From top to bottom, write out the listing exactly and skip every picture.

Dataset content>
——

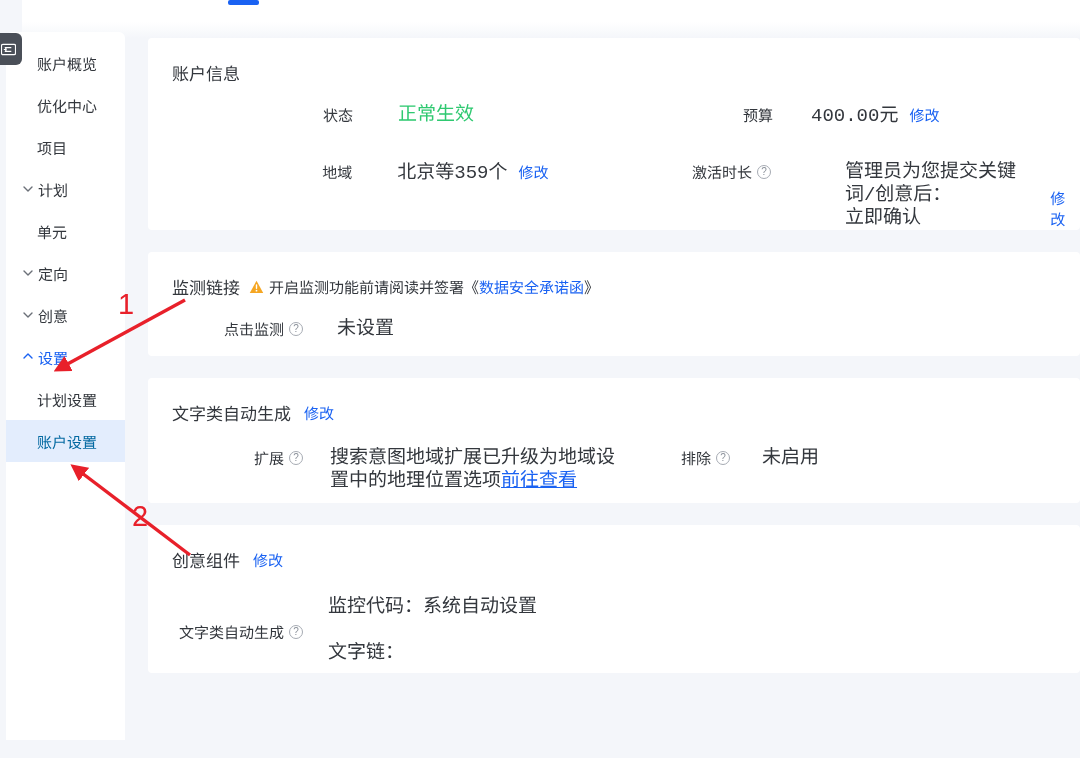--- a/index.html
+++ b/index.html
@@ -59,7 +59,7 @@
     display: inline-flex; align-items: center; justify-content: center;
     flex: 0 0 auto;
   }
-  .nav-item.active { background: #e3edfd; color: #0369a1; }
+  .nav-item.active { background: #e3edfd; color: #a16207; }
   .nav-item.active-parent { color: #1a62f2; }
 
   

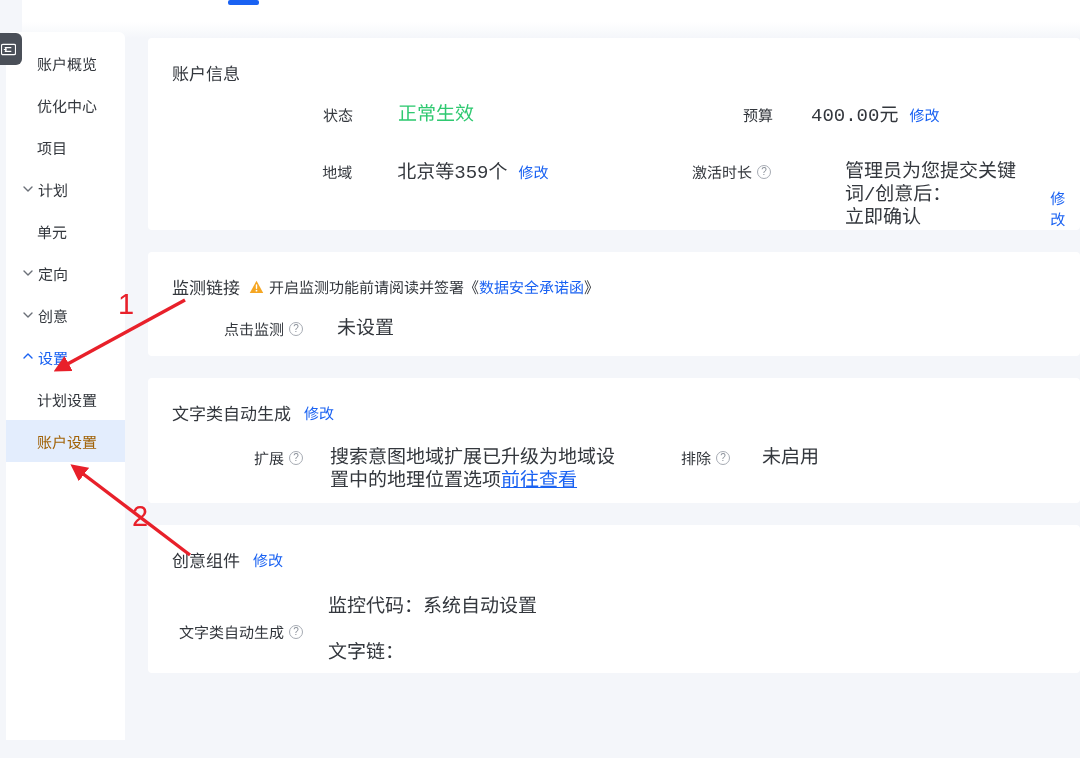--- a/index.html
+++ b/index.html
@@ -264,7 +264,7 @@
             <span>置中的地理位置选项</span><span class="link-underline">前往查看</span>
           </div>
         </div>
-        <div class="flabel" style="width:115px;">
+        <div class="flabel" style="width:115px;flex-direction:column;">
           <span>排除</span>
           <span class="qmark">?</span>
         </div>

——

Exercise output>
--- a/index.html
+++ b/index.html
@@ -59,7 +59,7 @@
     display: inline-flex; align-items: center; justify-content: center;
     flex: 0 0 auto;
   }
-  .nav-item.active { background: #e3edfd; color: #0369a1; }
+  .nav-item.active { background: #e3edfd; color: #a16207; }
   .nav-item.active-parent { color: #1a62f2; }
 
   

--- a/index.html
+++ b/index.html
@@ -264,7 +264,7 @@
             <span>置中的地理位置选项</span><span class="link-underline">前往查看</span>
           </div>
         </div>
-        <div class="flabel" style="width:115px;">
+        <div class="flabel" style="width:115px;flex-direction:column;">
           <span>排除</span>
           <span class="qmark">?</span>
         </div>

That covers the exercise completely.